DIRECTION> Reproduce each of these items line for line, changing nothing.

(Dataset excerpts)
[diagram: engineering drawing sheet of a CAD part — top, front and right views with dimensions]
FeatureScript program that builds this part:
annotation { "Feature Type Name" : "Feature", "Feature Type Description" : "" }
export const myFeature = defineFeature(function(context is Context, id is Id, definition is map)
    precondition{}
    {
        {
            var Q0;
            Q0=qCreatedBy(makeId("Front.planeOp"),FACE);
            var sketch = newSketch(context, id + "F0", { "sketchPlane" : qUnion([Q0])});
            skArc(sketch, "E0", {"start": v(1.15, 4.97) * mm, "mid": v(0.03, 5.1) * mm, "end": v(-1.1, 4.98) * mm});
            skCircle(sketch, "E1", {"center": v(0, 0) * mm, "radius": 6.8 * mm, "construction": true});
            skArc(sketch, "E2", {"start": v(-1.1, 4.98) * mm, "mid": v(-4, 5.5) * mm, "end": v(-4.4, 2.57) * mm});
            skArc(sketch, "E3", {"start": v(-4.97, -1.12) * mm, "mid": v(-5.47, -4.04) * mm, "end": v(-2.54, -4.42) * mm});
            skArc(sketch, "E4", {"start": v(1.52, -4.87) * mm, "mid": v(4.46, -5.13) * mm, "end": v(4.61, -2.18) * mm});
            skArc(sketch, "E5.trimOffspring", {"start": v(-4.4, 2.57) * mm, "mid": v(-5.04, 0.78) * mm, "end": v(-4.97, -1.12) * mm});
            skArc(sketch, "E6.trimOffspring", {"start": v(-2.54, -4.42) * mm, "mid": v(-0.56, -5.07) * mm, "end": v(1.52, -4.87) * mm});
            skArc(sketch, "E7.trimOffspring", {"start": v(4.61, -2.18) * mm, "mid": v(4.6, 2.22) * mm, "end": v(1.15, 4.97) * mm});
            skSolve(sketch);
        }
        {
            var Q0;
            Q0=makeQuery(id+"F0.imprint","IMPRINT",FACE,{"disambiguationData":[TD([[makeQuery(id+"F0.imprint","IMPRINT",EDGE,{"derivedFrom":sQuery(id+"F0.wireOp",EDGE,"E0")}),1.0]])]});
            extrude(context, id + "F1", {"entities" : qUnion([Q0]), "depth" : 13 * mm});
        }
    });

TASK SOLUTION>
[diagram: engineering drawing sheet of a CAD part — top, front and right views with dimensions]
FeatureScript program that builds this part:
annotation { "Feature Type Name" : "Feature", "Feature Type Description" : "" }
export const myFeature = defineFeature(function(context is Context, id is Id, definition is map)
    precondition{}
    {
        {
            var Q0;
            Q0=qCreatedBy(makeId("Front.planeOp"),FACE);
            var sketch = newSketch(context, id + "F0", { "sketchPlane" : qUnion([Q0])});
            skArc(sketch, "E0", {"start": v(1.15, 4.97) * mm, "mid": v(0.03, 5.1) * mm, "end": v(-1.1, 4.98) * mm});
            skCircle(sketch, "E1", {"center": v(0, 0) * mm, "radius": 6.8 * mm, "construction": true});
            skArc(sketch, "E2", {"start": v(-1.1, 4.98) * mm, "mid": v(-4, 5.5) * mm, "end": v(-4.4, 2.57) * mm});
            skArc(sketch, "E3", {"start": v(-4.97, -1.12) * mm, "mid": v(-5.47, -4.04) * mm, "end": v(-2.54, -4.42) * mm});
            skArc(sketch, "E4", {"start": v(1.52, -4.87) * mm, "mid": v(4.46, -5.13) * mm, "end": v(4.61, -2.18) * mm});
            skArc(sketch, "E5.trimOffspring", {"start": v(-4.4, 2.57) * mm, "mid": v(-5.04, 0.78) * mm, "end": v(-4.97, -1.12) * mm});
            skArc(sketch, "E6.trimOffspring", {"start": v(-2.54, -4.42) * mm, "mid": v(-0.56, -5.07) * mm, "end": v(1.52, -4.87) * mm});
            skArc(sketch, "E7.trimOffspring", {"start": v(4.61, -2.18) * mm, "mid": v(4.6, 2.22) * mm, "end": v(1.15, 4.97) * mm});
            skSolve(sketch);
        }
        {
            var Q0;
            Q0=makeQuery(id+"F0.imprint","IMPRINT",FACE,{"disambiguationData":[TD([[makeQuery(id+"F0.imprint","IMPRINT",EDGE,{"derivedFrom":sQuery(id+"F0.wireOp",EDGE,"E0")}),1.0]])]});
            extrude(context, id + "F1", {"entities" : qUnion([Q0]), "depth" : 13 * mm});
        }
    });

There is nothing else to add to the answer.